For the part of the FTMR advocates (such as Faulkner and Mortenson), they do not particularly care for that same universal everyday knowledge of Nature when it comes to the task of understanding Genesis 1. For them, the account is mainly about 'what' God 'plainly' says, and only secondarily, at best, about how that universal everyday knowledge of Nature allows the account to be universally accessible rather than exclusivistically esoteric. The FTMR advocates rightly point out that Ross's view is faulty in that it implies a modern-centric and secularistic esotericism. But they do essentially the same thing, only in the brand of God=logical possibility, and thus the supposed 'plainness' of a Narrative Grammar of Logical Possibility:
First, we have the secular cultural fact, which Biblical creationists rightly oppose, according to which the modern secularized worshipers of 'science' think Genesis 1is really nothing better than an arbitrary Fairy Tale fit only for children's Make Believe Bedtime Stories.

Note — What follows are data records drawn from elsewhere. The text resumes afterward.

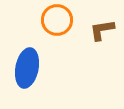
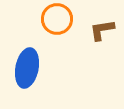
orange circle: moved 1 px up
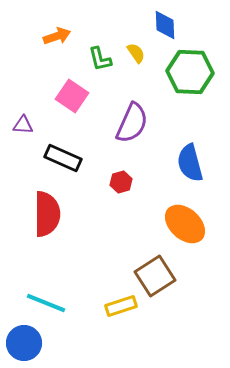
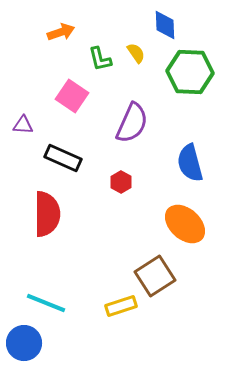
orange arrow: moved 4 px right, 4 px up
red hexagon: rotated 15 degrees counterclockwise
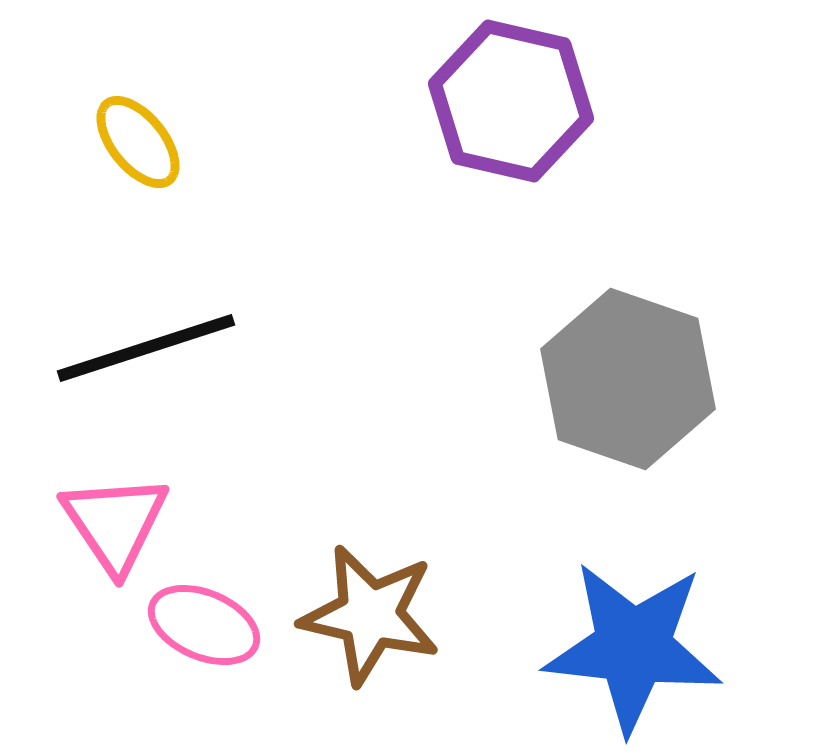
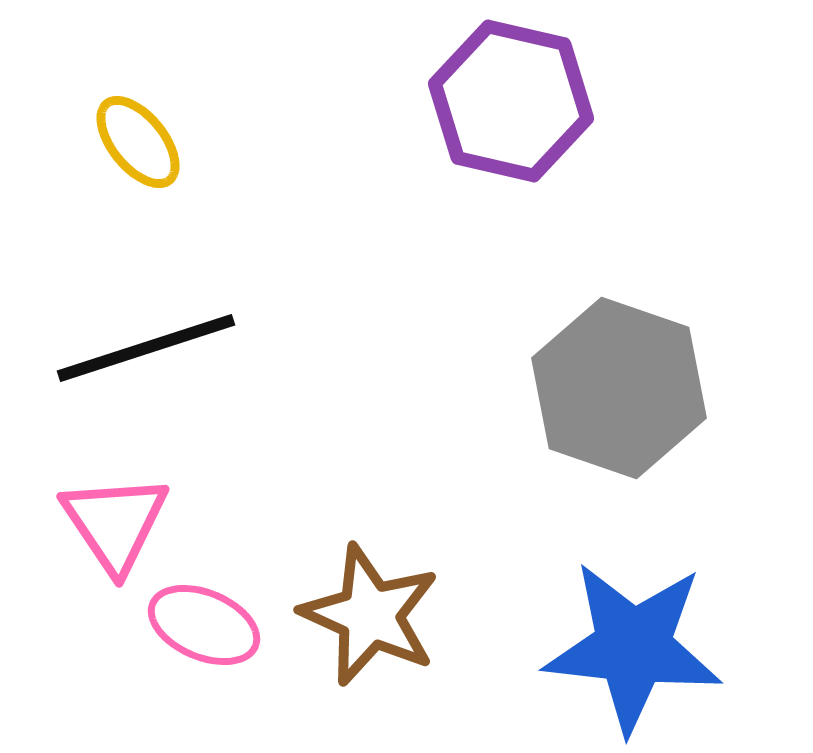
gray hexagon: moved 9 px left, 9 px down
brown star: rotated 11 degrees clockwise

Second, then we have the 'Biblical creationism' fact, which is status quo among Biblical creationists, according to which the account is little more than the particular,'Divinely' arbitrary Fairy Tale according to which God 'freely and wisely' chose to create. This is the FTMR and the God=logical possibility hermeneutic. The 'cosmic physics' hermeneutic is supposed by its advocates to bring a scientifically normalized sense to the claim that the FTMR is the UNIVERSALLY plain interpretation of vs. 14-18. Yet that claim does not stand a moment's scrutiny in face of the fact that many older languages, including even Hebrew, have no pluperfect form of verb. Moreover, if there is one language that we can be sure is founded in the universal everyday kind of knowledge of Nature, it is Biblical Hebrew.